Вопреки всему

Тимофеев Валерий Владимирович

1961—2002. Дед Ипат

 

 

Табачище, разудалый хохот и не менее слабые выражения, бутылочка «Салхино», пущенная по кругу, — далекий шестьдесят первый год, третий этаж «зиковской» общаги на Эльмаше. Кутерьма сборов первого десанта на далекие и пока неведомые Саяны. Нас трое: Игорь Дю-Вернуа, «Дюша», хохмач и умница; Витька Широков, «Пиня», самый старый, ему аж двадцать шесть, позади Казанский авиационный с красным дипломом, спортсмен и дюже серьезный по жизни; ну и я, «Тимоха», молодой раздолбай, склонный к авантюрам, о котором родная бабуля всегда говаривала, что, мол, у тебя, Валерко, с детства шило в заднице.

Дюша

Регочущая компания здоровяков, крякая и сквернословя, уминает наши «абалаки», набитые «констервой», крупами, носками, запасными штанами, патронами и рыболовными снастями, стараясь распределить веса рюкзаков с учетом наших собственных. Наконец все затихло. Вся толпа по русскому обычаю рассаживается кто где: на полу, на подоконниках и кроватях. Минута молчания — и дружный топот молодой оравы, рвущейся на ж/д вокзал, завершает первый акт этого действа. «Дюша», обрушившийся при посадке под грузом огромного рюкзака, вызвал недоуменные возгласы друзей, прокомментировавших данное событие чрезвычайно образно, экстраполируя его во времени и пространстве.

Свисток, гудок, и общий вагон пассажирского поезда Свердловск — Абакан, пропахший кислым «амбре» носков, высунутых в проход, неистребимым сочетанием запахов пеленок и молочной колбасы, красноголовой водочки и крепкого табака, раскачиваясь и поскрипывая, понес нас навстречу неизведанному. Минусино-Усинский тракт, серпантин неухоженный дороги, десятичасовое путешествие в отнюдь не «мерседесовском» автобусе — и перед нами столица Тувы, Кызыл, город, где сливаются Большой и Малый Енисей, посреди которого торчит столб «Центр Азии», клубы пыли и множество очаровательных метисок. Местный аэропорт, как разворошенный муравейник, занят самим собой, принимая и отправляя грузы, аборигенов и лиц «бандитской национальности» во все закоулки этого горного края, куда, как в песне, «только самолетом можно долететь». Вперемешку с какими-то бочками, узлами и ящиками, сидя друг на друге, прибываем воздушным путем, испытав дикую тряску и американские горки воздушных ям, в райцентр Тоора-Хем, самое сердце Тувы, расположенный на берегу Бий-Хема, то бишь Большого Енисея. Зарядил гнусный моросящий дождь, и наша палатка, притулившаяся на краю так называемого аэродрома, стала как бы красным уголком для влипших в непогоду «летунов» и местных технарей. Ужасающие, завораживающие и кретинские истории, рассказанные под брезентовым пологом старожилами этих краев, доводят нашу нервную систему до состояния закипания.

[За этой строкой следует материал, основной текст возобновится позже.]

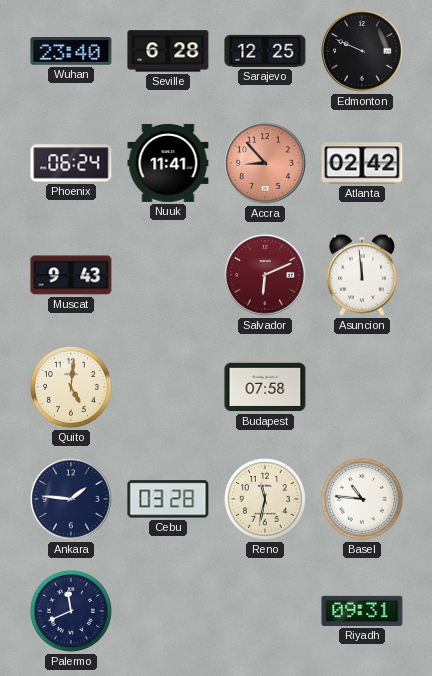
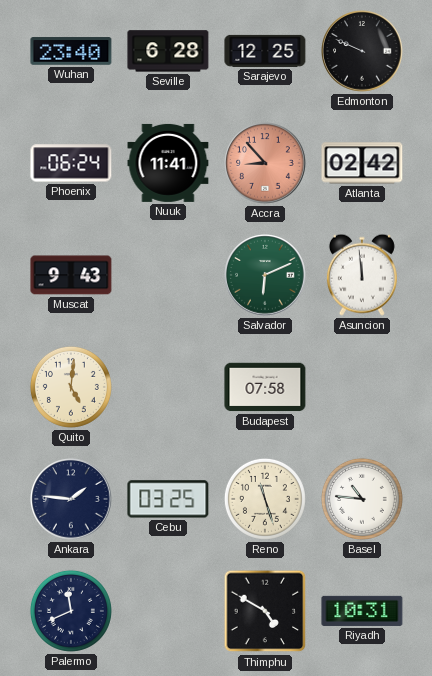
Salvador dial: burgundy -> green
Cebu: 03:28 -> 03:25
Reno: 11:32 -> 11:27
Thimphu: none -> 4:50
Riyadh: 09:31 -> 10:31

Распивая очередную рюмочку «чая» и закусывая баночной тушенкой, местный начальник аэропорта, ехидно осведомившись о запасах оной, дает дельный совет: там, за речкой, «козлов» — умотаться, так че же сидеть задаром, надо смотаться туда и добыть свежего мяса для всей честной компании. Сказано — сделано, и вот я на том берегу, переплыв на утлой лодчонке и снесенный метров на пятьдесят вниз по течению, сжимая в руках ТОЗ-17, начинаю храбро карабкаться по захламленной валежником лощинке вверх.

Лезу в гору я

Передохнув перед вершиной, делаю рывок и утыкаюсь нос к носу в обалдевшую морду молодого медведя, повторявшего мой подвиг, только по другую сторону горы. Обоюдное видение выпученных глаз и вывалившихся языков продолжалось доли секунды, а затем дружная парочка, синхронно хрюкнув, отчаянно рванула вниз по уже отработанному каждым маршруту. Прогремев по желобу лощинки, нигде и ничем не зацепившись, перемахиваю Енисей под оживленный комментарий теплой компании, ожидавшей от меня ну как минимум седло косули. Приняв с перепугу сто грамм, размахивая руками и бия себя в грудь, начинаю рассказ о своем геройстве, который был бесцеремонно прерван старшим аборигеном словами: «А вот вчерась у Федьки мишка опять буренку спер», что вызвало настоящий ступор у всей городской компании.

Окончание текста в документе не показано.